What are some of the main projects you are currently involved in?

Right now, we handle four different real estate projects: Castilla, Compostela, Cumbres del Sol, and Bosques de los Ceibos. Additionally, we are working on the Holiday Inn Hotel near Guayaquil Airport, as well as Guayaquil’s new prison building for 3,500 inmates. However, these are just some examples of our wide project portfolio.

“Ecuador offers plenty of opportunities for investors, and there is a wide availability of financial resources.”

Who are the main clients of the company?

Traditionally, we have targeted the middle to upper class; however, over the years, and thanks to our widening portfolio of projects, we are also increasing our range of clients. For example, in 2013 we will construct over 1,200 housing units for middle- to lower-income families. We build for all stratum of society including the government, municipalities, and private companies. The only segment we have not entered yet is maritime infrastructure, and we do not have plans to do so in the future, for we believe that it requires specialized staff, equipment, and machinery. In addition to all this, 80% of our customers work with the Social Security Institution when acquiring a housing unit.
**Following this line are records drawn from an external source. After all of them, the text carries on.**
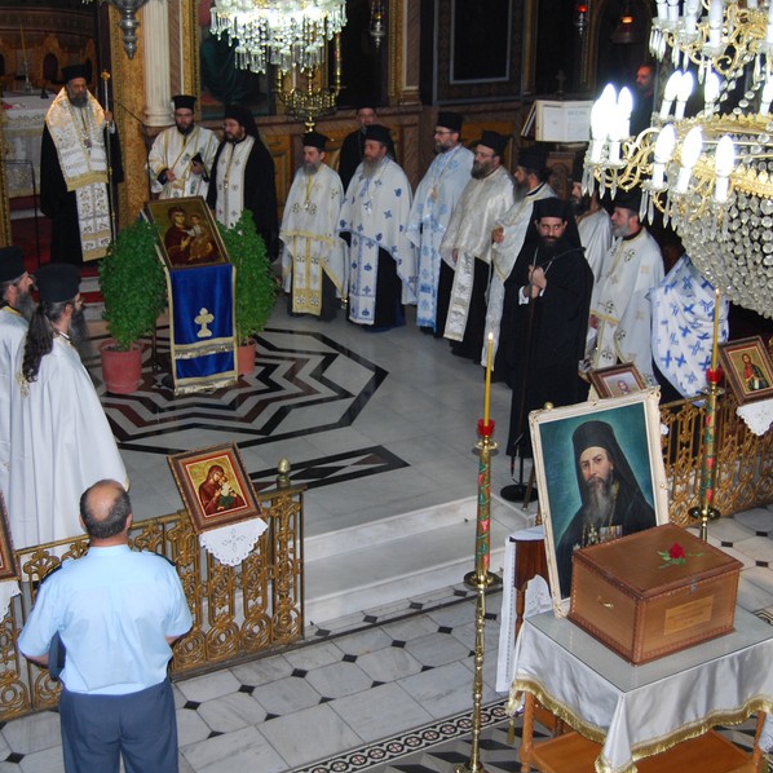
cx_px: 353
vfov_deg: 34.0
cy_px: 388
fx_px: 1263
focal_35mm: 50
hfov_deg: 34.0
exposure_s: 1/60
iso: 560
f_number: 4.2
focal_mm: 26
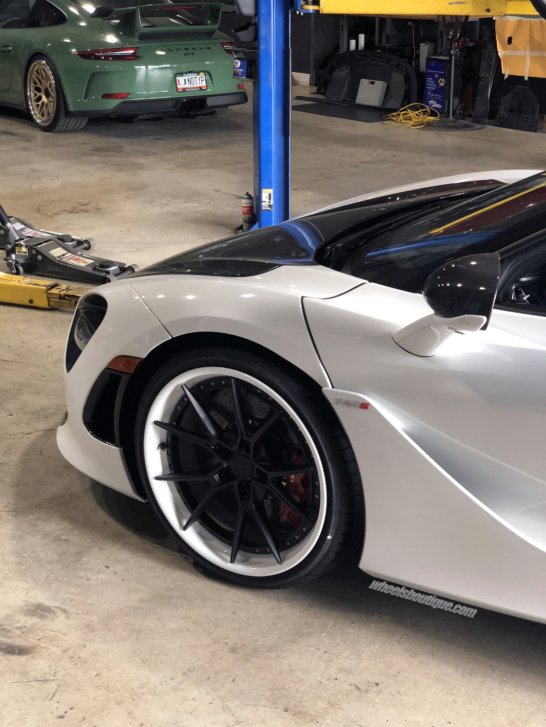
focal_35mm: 52
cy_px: 364
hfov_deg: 28.0
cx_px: 273
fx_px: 1093
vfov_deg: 36.8
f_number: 2.4
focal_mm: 6
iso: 125
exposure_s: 1/30
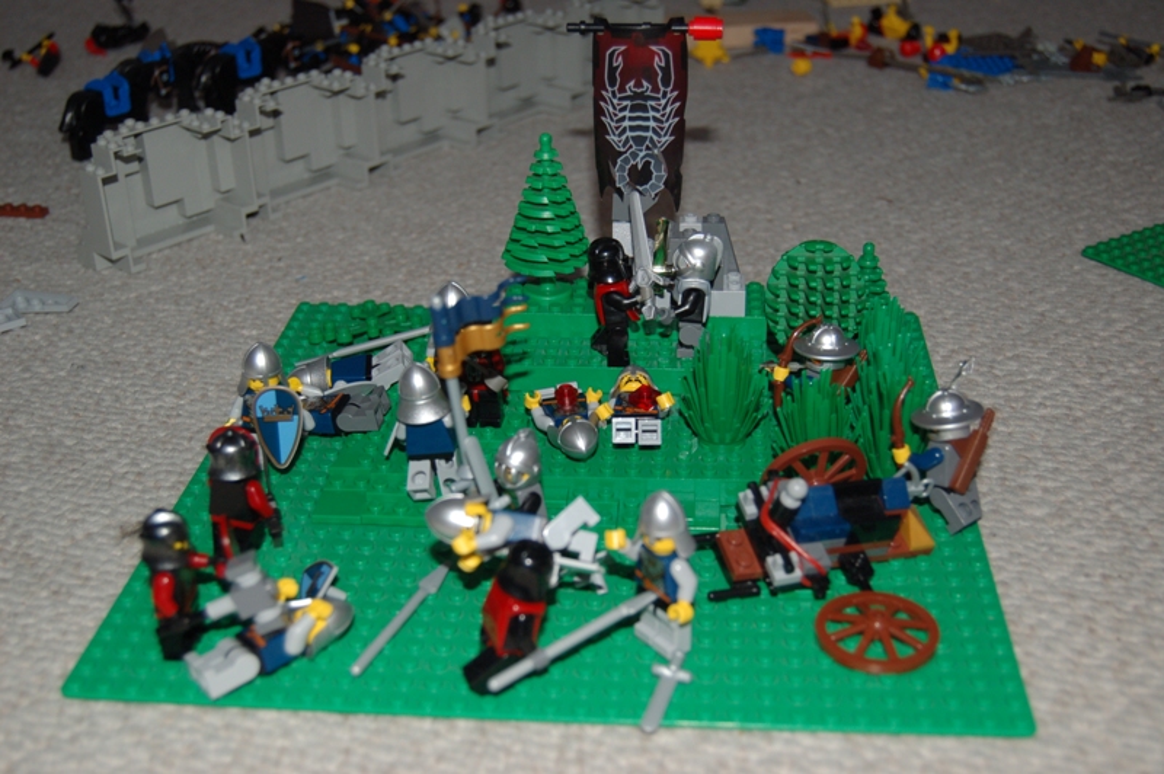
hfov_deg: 43.6
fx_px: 1454
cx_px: 582
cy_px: 387
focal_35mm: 45
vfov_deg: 29.8
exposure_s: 1/60
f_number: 4.2
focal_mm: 30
What is the company’s business strategy to further expand its activities?

I would say that we are between the top five and top 10 in the market; however, the first three companies are one step ahead of the rest. It is difficult to reach such a level; nevertheless, we believe that by developing projects with value and high standards, as we have been doing, we will be able to keep growing.

What are the expected levels of investment for 2013?

We believe we annually contract projects worth around $50 million.

What environmentally friendly practices has the company adopted lately?

This is an issue that has gained relevance in recent years, and since we are also concerned about protecting the environment, we hired a specialist to train all our professionals. Such measures have strengthened our practices and commitment to protect the environment and apply better health and safety measures as well.

What is the size of your operations at the moment?

We have 1,800 workers in addition to 55 professional engineers and architects.

What measures should be taken to further develop the sector?

I think it is very important to set a clearer field of action between the public and the private sectors, as well as strengthen ties between both. I believe we can all learn from each other and make the construction sector a stronger industry in Ecuador. I think that the government is aware of that, and it is taking steps toward that. Additionally, further measures are needed to increase the housing offering for middle- to lower-income communities in society, especially for units whose price range stands between $15,000 and $20,000. Also, I think we must reduce bureaucratic burdens for these and other such projects, because these burdens increase construction costs.

What opportunities does the Ecuadorean construction sector offer to foreign investors?

Ecuador offers plenty of opportunities for investors, and there is a wide availability of financial resources. For example, we issued debt not long ago to raise capital, and we reached very optimum levels of capital. Ecuador has positively changed its image abroad and the government has played a key role in this process. Today, the rules of the game and fair competition are stronger than in the past. These steps have also contributed to strengthening business and legal security for investors.

Does the company have any plans to expand its activities to other geographic areas?

At the moment, we are working in five different cantons of Ecuador, and we are about to start a real estate project in Costa Rica—a large building in the La Sabana area. Also, we are part of a group of Ecuadorean investors developing a project in Cartagena, Colombia.